● **Problem requirements**
Search the data for "round". Return each matching line.

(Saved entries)
☆ ☆ ☆ ☆

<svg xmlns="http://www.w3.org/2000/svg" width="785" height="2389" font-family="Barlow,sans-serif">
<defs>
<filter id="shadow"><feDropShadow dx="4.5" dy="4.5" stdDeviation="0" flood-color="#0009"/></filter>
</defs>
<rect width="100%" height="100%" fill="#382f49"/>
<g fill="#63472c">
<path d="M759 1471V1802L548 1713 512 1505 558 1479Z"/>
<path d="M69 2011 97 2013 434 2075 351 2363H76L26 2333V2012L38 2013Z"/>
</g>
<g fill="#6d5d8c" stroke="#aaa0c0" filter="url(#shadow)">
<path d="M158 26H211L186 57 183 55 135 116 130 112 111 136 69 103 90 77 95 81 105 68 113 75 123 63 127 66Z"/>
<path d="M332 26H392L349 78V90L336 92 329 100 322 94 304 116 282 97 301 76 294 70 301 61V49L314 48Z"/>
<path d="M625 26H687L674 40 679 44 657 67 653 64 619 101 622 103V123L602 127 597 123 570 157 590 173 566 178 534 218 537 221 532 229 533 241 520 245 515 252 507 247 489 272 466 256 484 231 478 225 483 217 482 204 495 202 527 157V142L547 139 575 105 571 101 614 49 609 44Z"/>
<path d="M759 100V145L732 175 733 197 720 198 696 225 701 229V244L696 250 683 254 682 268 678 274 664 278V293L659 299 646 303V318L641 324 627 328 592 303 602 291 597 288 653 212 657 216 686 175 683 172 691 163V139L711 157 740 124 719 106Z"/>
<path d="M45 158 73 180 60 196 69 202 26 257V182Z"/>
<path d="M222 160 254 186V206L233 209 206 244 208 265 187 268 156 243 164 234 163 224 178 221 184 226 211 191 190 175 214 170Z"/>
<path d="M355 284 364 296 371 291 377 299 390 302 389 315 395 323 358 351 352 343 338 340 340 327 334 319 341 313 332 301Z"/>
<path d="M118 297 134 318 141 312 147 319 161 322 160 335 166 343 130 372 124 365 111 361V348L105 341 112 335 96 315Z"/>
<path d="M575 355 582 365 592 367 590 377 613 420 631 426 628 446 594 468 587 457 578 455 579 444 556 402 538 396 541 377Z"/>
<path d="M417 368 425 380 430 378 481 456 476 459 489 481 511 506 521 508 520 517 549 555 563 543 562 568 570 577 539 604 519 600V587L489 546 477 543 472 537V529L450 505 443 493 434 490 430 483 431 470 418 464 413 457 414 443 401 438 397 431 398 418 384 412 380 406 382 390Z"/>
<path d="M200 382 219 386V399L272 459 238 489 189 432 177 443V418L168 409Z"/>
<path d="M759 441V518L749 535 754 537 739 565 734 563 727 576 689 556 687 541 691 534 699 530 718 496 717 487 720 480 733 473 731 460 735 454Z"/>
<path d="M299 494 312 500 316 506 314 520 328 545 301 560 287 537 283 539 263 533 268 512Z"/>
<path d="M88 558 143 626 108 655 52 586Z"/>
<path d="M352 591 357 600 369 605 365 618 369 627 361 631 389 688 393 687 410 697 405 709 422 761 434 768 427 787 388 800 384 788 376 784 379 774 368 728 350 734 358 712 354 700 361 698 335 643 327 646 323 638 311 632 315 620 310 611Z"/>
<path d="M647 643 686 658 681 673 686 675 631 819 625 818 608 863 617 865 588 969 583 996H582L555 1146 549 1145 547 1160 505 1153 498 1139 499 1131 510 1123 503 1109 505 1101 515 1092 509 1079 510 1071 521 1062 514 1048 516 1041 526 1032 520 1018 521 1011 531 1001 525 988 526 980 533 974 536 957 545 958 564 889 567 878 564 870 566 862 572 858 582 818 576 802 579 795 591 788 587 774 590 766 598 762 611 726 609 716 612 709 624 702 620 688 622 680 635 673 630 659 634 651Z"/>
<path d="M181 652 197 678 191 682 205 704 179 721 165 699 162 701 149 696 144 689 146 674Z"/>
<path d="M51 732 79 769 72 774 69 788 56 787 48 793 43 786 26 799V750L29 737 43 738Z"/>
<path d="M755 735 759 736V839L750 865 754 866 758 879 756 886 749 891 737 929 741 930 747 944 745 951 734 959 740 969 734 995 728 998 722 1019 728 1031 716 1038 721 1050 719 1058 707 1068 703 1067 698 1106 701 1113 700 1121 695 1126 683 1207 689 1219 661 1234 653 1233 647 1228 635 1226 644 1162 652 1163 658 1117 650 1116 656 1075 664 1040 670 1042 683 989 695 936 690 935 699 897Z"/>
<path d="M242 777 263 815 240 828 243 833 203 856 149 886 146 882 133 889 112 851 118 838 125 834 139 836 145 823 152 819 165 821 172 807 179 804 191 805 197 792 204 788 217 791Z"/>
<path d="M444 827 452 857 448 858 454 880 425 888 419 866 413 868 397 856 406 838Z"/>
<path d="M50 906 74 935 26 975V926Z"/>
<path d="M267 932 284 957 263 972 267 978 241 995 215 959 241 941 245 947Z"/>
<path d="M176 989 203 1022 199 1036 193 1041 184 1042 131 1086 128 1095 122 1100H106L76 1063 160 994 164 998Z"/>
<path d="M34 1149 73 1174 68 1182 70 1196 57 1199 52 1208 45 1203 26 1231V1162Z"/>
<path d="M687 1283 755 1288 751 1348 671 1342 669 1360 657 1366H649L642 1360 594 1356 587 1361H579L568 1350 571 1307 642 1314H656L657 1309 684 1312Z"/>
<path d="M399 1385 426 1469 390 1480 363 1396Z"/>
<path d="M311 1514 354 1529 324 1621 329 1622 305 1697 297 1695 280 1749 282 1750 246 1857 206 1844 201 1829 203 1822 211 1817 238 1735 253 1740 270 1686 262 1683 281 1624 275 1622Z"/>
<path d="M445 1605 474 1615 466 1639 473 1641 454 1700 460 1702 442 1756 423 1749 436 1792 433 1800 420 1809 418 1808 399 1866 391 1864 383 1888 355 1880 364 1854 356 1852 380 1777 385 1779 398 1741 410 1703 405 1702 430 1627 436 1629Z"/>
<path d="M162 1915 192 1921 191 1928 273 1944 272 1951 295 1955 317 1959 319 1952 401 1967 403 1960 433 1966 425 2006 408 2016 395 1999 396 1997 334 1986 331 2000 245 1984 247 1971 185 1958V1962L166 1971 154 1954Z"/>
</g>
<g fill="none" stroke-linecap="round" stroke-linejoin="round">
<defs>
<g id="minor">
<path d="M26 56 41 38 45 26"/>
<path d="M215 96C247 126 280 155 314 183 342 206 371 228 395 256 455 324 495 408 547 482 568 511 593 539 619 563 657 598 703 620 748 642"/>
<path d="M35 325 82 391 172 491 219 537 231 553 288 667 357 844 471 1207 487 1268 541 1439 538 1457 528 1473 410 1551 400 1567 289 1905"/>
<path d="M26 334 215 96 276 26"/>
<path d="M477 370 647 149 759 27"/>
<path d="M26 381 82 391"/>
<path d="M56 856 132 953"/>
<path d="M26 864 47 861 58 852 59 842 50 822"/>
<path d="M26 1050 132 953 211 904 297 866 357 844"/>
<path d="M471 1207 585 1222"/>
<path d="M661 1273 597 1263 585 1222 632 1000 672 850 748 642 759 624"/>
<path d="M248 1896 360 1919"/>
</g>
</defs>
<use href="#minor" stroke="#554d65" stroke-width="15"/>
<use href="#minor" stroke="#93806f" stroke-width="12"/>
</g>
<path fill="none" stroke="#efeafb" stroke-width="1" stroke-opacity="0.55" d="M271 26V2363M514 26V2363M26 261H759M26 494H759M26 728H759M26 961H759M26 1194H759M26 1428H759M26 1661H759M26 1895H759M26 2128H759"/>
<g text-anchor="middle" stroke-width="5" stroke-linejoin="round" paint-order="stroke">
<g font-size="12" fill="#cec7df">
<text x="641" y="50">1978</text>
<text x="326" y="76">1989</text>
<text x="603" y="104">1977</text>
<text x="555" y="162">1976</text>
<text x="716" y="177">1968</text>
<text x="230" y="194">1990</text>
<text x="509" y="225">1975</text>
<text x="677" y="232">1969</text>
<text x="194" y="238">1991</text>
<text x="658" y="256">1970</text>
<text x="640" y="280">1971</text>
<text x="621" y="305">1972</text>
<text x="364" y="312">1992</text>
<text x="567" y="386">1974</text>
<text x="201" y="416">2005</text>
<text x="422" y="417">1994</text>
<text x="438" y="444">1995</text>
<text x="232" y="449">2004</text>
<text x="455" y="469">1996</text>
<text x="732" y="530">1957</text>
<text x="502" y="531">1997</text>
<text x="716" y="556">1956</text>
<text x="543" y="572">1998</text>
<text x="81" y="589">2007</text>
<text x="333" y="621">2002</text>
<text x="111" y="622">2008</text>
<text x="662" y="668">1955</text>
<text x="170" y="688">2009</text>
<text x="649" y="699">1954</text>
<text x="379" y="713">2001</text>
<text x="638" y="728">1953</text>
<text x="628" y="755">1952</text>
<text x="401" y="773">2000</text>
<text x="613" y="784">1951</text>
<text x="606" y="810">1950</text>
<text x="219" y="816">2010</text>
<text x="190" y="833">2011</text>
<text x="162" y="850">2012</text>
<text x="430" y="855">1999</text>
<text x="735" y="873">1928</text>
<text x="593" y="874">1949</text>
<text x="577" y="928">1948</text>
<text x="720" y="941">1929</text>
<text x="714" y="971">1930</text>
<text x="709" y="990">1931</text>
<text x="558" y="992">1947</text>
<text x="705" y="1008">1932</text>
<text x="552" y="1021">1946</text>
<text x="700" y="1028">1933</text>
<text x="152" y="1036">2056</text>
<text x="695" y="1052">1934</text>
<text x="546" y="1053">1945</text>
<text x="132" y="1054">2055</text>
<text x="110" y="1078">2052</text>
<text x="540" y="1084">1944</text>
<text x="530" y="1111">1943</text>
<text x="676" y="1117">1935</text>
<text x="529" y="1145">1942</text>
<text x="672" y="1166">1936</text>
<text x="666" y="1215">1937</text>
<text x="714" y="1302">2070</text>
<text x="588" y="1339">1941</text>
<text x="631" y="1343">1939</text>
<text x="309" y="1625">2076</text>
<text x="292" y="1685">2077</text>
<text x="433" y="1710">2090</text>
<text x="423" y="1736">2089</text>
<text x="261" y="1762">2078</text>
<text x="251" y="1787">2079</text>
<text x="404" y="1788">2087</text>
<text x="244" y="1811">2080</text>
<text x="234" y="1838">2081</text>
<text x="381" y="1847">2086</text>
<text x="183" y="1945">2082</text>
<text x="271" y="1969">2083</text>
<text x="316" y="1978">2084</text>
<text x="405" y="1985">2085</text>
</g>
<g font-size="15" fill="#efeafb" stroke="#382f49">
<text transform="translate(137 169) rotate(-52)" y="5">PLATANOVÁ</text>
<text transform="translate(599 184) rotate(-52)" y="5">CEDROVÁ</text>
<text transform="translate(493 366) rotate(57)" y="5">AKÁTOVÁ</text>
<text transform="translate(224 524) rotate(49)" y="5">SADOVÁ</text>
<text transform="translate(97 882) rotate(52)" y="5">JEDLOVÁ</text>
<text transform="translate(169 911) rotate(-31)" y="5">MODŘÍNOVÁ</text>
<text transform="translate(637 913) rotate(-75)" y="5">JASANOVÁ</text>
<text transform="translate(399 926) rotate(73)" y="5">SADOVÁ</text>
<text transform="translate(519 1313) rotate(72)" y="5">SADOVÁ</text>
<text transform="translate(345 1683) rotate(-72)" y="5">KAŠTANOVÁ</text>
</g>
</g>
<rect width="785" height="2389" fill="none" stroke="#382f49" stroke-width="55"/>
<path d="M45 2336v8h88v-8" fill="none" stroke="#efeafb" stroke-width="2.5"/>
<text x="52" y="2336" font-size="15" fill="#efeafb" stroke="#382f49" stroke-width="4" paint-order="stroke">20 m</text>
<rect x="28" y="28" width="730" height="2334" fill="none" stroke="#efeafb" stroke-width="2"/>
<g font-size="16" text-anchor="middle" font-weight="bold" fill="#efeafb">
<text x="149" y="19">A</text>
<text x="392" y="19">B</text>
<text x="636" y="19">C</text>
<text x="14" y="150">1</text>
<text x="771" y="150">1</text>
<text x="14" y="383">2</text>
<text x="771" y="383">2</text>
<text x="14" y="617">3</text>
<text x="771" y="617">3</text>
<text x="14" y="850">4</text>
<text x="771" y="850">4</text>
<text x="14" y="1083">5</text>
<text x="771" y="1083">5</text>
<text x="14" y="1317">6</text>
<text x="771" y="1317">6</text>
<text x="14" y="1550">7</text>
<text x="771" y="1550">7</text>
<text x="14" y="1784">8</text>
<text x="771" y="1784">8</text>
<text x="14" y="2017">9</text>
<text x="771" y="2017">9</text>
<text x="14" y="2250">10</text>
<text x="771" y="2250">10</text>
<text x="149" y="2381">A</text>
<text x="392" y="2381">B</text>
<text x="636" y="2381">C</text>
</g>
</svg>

☆ ☆ ☆ ☆

● **Output below**
<g fill="none" stroke-linecap="round" stroke-linejoin="round">
<g text-anchor="middle" stroke-width="5" stroke-linejoin="round" paint-order="stroke">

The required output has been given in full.